WHAT TO WORK ON:
Only the lines that contain the string "termékek" belong in the answer; pull them from the records.
┌─ EXTRACTED DATA
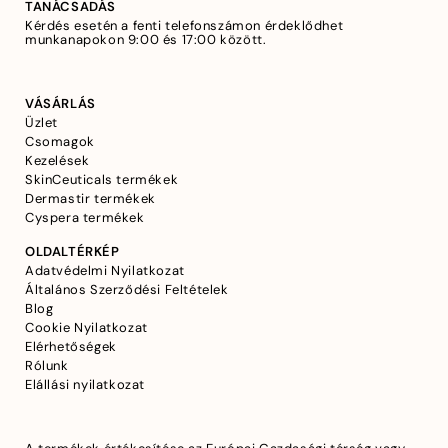
TANÁCSADÁS
Kérdés esetén a fenti telefonszámon érdeklődhet
munkanapokon 9:00 és 17:00 között.
VÁSÁRLÁS
Üzlet
Csomagok
Kezelések
SkinCeuticals termékek
Dermastir termékek
Cyspera termékek
OLDALTÉRKÉP
Adatvédelmi Nyilatkozat
Általános Szerződési Feltételek
Blog
Cookie Nyilatkozat
Elérhetőségek
Rólunk
Elállási nyilatkozat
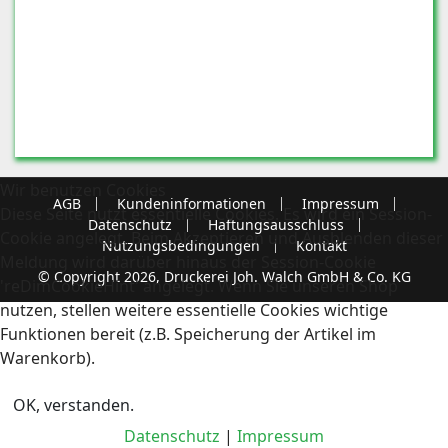
Wir benutzen Cookies
AGB
Kundeninformationen
Impressum
Diese Seite nutzt essentielle Cookies. Es wird ein Session-
Datenschutz
Haftungsausschluss
Cookie angelegt. Beim Akzeptieren und Ausblenden dieser
Nutzungsbedingungen
Kontakt
Meldung wird darüber hinaus der Session-Cookie
© Copyright 2026, Druckerei Joh. Walch GmbH & Co. KG
'reDimCookieHint' angelegt. Wenn Sie unseren Shop
nutzen, stellen weitere essentielle Cookies wichtige
Funktionen bereit (z.B. Speicherung der Artikel im
Warenkorb).
OK, verstanden.
Datenschutz
|
Impressum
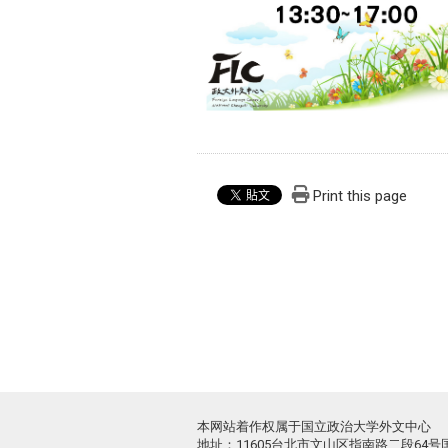
Print this page
本网站着作权属于国立政治大学外文中心
地址：11605台北市文山区指南路二段64号国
└─
SOLUTION TO THIS TASK:
SkinCeuticals termékek
Dermastir termékek
Cyspera termékek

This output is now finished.